## REQUEST A
In the piece on abstract art, what was the average score of the quiz-takers on the "True art, or fake?" quiz?

***** SOURCE TEXT *****

I returned, and saw under the sun, that the race is not to the swift, nor the battle to the strong, neither yet bread to the wise, nor yet riches to men of understanding, nor yet favour to men of skill; but time and chance happeneth to them all.

Ecclesiastes 9:11

Abstract art grandmasters score like class D amateurs

Recently Hawley-Dolan and Winner [1] reported their experiment where they had shown to 32 art students 30 pairs of paintings. In each pair, one painting was by a renowned abstract expressionist and another by a child or by an animal (monkey, gorilla, chimpanzee, or elephant). They asked the subjects which painting is better. In the case when the paintings were unlabeled, the art students in 67% of the cases said that the painting by a renowned artist is better. Hawley-Dolan and Winner concluded that their findings “challenge the common claim that abstract expressionist art is indistinguishable from (and no better than) art made by children.” Do they really?

Four years ago, I published [2] the results of my “True art, or fake?” quiz [3]. It consists of a dozen pictures. Some of them are masterpieces of abstract art, created by famous artists.  The rest are fakes, produced by myself. The takers are to tell which is which. The average score received by fifty-six thousands quiz-takers is 66% correct. Though, on average, masterpieces won over fakes, one fake was selected as masterpiece more often than one real masterpiece. Hawley-Dolan and Winner do not report the statistics for separate pairs of paintings, only the average number. Since their average number is close to mine, I suspect that in Hawley-Dolan and Winner experiment some monkeys had won over some artists. In such case, their argument is very unconvincing. For if there is a gap between apes and artists – there is a quantitative difference. If there is a quantitative difference, one can argue that it is big enough to be qualitative.  However when artists and apes overlap – it is obvious that there is no qualitative difference.

Now let us turn to the magnitude of the quantitative difference. What does it say about the difference in quality? In [2] I answered the question using a comparison with one classic study [4]. A hundred years ago psychologist F.M. Urban performed an experiment on just perceptible differences [4]. He asked the subjects to compare a hundred-gram weight with a set of different weights. When the weights were close, the judgment was poor. However, statistically, the lighter weight appeared to be heavier in less than half of the cases.   For example, a 100-gram weight appeared to be heavier than 96 and 108-gram weights in 72% and 9% of trials respectively.

An abstractionist is judged better than a child/animal in 67% of the trials, while a 100-gram weight is judged heavier than 96-gram weight in 72% of the trials. This means that there is less perceptible difference between an abstractionist and child/animal than between 100 and 96 gram. Thus, if we assign to the artistic heavyweights used in [1] the weight of 100 artistic grams the weight of child/animal paintings is more than 96 artistic grams. The difference in their weights is 4%.

The boxers are divided into seventeen weight classes according to their weight [5]. The heavyweights are those weighting above 190 pounds. The category just below heavyweights is called cruiserweights and includes people weighting between 175 and 190 pounds. The difference between upper and lower bound of cruiserweights is about 8%. Since the difference between abstract art heavyweights and monkeys is only 4%, the monkeys must either be artistic heavyweights as well or belong to the weight category, which is just below heavyweights.

*****

## REQUEST B
Rewrite the rows from the very first one through the line that has "country: Colombia", putting "gathered by" in place of "collectors" and leaving everything else unchanged.

***** RECORDED INFORMATION *****

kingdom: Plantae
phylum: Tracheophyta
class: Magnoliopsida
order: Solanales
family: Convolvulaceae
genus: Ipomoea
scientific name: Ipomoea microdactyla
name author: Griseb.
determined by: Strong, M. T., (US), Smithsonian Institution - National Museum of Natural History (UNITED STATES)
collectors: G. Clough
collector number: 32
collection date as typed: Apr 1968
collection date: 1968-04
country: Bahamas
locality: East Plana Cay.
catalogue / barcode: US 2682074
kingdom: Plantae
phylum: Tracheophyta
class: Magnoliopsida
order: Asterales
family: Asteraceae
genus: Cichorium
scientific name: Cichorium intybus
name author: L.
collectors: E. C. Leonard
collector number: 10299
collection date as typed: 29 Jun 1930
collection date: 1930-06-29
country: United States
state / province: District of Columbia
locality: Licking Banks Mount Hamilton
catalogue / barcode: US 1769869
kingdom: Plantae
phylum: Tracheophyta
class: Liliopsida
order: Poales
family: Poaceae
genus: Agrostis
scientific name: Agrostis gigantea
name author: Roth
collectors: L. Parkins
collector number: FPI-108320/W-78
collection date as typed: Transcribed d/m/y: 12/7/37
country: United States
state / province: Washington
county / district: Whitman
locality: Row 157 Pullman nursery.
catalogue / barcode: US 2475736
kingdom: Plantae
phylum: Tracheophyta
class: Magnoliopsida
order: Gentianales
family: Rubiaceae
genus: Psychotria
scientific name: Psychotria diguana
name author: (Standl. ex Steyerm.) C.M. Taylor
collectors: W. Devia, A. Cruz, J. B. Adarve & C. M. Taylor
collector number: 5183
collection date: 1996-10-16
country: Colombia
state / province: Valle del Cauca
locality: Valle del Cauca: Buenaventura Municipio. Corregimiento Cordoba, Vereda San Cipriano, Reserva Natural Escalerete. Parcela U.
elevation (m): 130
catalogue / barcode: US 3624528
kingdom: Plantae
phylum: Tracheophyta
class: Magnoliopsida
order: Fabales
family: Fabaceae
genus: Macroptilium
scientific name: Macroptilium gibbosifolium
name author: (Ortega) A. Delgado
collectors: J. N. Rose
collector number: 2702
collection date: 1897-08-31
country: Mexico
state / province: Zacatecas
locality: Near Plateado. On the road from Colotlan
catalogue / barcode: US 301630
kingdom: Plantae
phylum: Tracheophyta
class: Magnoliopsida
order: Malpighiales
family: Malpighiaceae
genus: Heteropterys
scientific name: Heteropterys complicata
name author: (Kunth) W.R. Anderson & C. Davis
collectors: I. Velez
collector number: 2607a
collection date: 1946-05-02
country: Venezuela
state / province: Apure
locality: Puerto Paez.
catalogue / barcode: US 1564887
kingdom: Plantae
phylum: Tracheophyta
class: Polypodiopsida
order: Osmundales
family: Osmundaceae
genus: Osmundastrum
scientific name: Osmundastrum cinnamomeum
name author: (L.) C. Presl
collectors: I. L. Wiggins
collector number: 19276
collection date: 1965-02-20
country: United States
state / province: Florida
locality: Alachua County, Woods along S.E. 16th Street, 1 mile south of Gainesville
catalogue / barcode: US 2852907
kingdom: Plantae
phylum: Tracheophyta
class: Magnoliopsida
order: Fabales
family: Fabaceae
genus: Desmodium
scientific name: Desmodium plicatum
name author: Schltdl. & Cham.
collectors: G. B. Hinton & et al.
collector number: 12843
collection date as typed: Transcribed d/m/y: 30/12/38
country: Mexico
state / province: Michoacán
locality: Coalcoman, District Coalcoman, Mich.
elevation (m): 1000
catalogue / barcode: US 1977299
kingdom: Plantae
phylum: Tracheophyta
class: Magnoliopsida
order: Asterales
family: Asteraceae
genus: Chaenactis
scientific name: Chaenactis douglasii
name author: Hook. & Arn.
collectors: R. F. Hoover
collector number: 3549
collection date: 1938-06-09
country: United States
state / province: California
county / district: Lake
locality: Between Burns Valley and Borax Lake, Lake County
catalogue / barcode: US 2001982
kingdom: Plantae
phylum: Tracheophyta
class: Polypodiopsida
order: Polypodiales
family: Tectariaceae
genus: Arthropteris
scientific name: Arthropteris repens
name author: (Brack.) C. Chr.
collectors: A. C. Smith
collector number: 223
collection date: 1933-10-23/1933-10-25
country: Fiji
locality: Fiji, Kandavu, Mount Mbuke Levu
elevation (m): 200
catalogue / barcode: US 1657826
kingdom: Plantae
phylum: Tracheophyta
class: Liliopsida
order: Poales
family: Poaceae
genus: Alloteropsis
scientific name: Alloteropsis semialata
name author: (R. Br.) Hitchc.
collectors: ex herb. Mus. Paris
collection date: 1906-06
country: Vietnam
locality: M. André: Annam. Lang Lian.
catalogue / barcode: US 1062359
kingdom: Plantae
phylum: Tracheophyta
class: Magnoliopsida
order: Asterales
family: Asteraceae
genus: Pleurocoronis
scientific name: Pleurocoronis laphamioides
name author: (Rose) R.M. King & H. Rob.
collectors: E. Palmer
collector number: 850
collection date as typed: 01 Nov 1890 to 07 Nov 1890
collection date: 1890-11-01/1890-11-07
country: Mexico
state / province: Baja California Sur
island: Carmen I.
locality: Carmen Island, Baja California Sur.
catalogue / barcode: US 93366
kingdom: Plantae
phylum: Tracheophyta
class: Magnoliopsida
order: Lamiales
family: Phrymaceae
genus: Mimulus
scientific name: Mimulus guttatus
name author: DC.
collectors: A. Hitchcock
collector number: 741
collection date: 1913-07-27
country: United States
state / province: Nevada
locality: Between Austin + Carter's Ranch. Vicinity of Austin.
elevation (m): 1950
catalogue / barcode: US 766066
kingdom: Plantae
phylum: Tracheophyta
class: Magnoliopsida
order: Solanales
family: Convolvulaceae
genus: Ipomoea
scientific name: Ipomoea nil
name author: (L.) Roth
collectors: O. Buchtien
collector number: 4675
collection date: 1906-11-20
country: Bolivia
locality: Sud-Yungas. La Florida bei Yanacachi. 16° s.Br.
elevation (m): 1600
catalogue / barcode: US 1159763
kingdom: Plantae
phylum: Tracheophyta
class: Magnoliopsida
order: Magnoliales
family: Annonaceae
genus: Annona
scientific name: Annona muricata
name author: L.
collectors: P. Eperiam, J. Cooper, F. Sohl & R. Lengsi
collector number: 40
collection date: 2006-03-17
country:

*****

## COMPLETE OUTPUT A
66% correct.

## COMPLETE OUTPUT B
kingdom: Plantae
phylum: Tracheophyta
class: Magnoliopsida
order: Solanales
family: Convolvulaceae
genus: Ipomoea
scientific name: Ipomoea microdactyla
name author: Griseb.
determined by: Strong, M. T., (US), Smithsonian Institution - National Museum of Natural History (UNITED STATES)
gathered by: G. Clough
collector number: 32
collection date as typed: Apr 1968
collection date: 1968-04
country: Bahamas
locality: East Plana Cay.
catalogue / barcode: US 2682074
kingdom: Plantae
phylum: Tracheophyta
class: Magnoliopsida
order: Asterales
family: Asteraceae
genus: Cichorium
scientific name: Cichorium intybus
name author: L.
gathered by: E. C. Leonard
collector number: 10299
collection date as typed: 29 Jun 1930
collection date: 1930-06-29
country: United States
state / province: District of Columbia
locality: Licking Banks Mount Hamilton
catalogue / barcode: US 1769869
kingdom: Plantae
phylum: Tracheophyta
class: Liliopsida
order: Poales
family: Poaceae
genus: Agrostis
scientific name: Agrostis gigantea
name author: Roth
gathered by: L. Parkins
collector number: FPI-108320/W-78
collection date as typed: Transcribed d/m/y: 12/7/37
country: United States
state / province: Washington
county / district: Whitman
locality: Row 157 Pullman nursery.
catalogue / barcode: US 2475736
kingdom: Plantae
phylum: Tracheophyta
class: Magnoliopsida
order: Gentianales
family: Rubiaceae
genus: Psychotria
scientific name: Psychotria diguana
name author: (Standl. ex Steyerm.) C.M. Taylor
gathered by: W. Devia, A. Cruz, J. B. Adarve & C. M. Taylor
collector number: 5183
collection date: 1996-10-16
country: Colombia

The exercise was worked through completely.